* Problem to solve *
A faithful copy of the listing below is needed, with its pictures left out.
Content starts
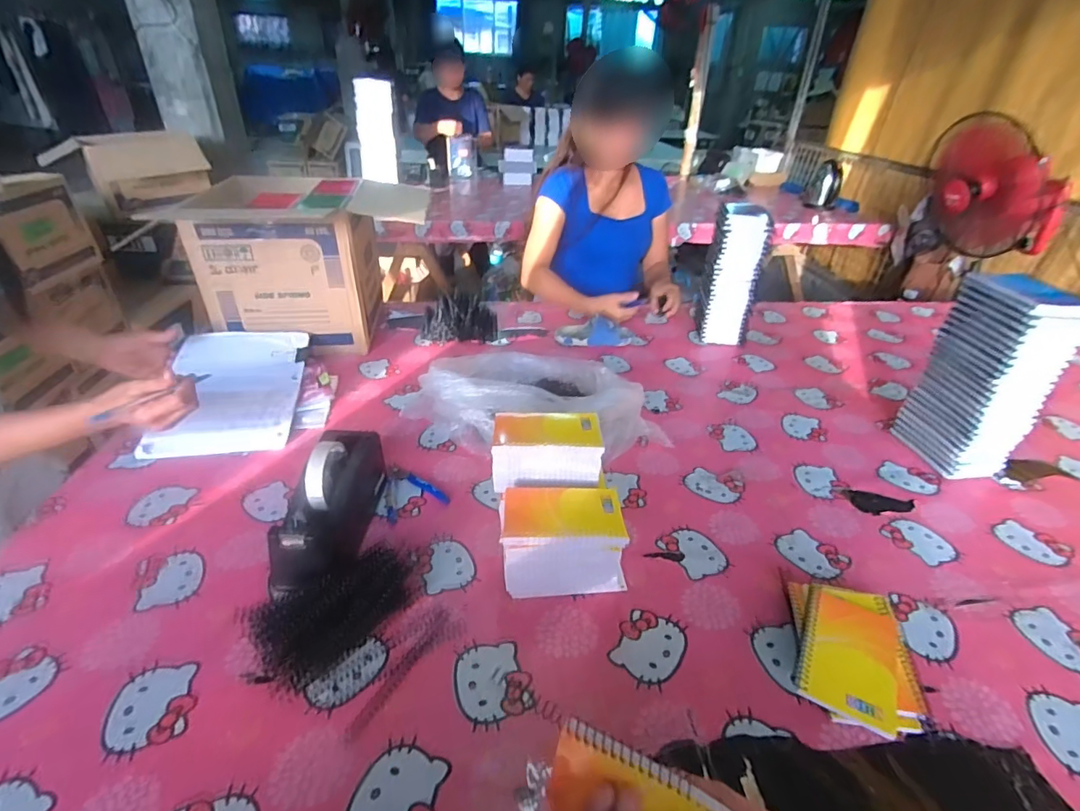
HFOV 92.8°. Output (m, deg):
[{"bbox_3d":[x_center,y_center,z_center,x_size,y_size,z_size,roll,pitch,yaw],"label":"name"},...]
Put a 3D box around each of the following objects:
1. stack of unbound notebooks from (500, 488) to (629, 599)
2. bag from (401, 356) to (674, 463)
[{"bbox_3d":[0.029,0.162,0.594,0.147,0.107,0.084,0,34,-5],"label":"stack of unbound notebooks"},{"bbox_3d":[-0.021,-0.020,0.861,0.374,0.107,0.310,-10,36,-19],"label":"bag"}]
Content ends
* Response area *
HFOV 92.8°. Output (m, deg):
[{"bbox_3d":[x_center,y_center,z_center,x_size,y_size,z_size,roll,pitch,yaw],"label":"name"},...]
Put a 3D box around each of the following objects:
1. stack of unbound notebooks from (500, 488) to (629, 599)
2. bag from (401, 356) to (674, 463)
[{"bbox_3d":[0.029,0.162,0.594,0.147,0.107,0.084,0,34,-5],"label":"stack of unbound notebooks"},{"bbox_3d":[-0.021,-0.020,0.861,0.374,0.107,0.310,-10,36,-19],"label":"bag"}]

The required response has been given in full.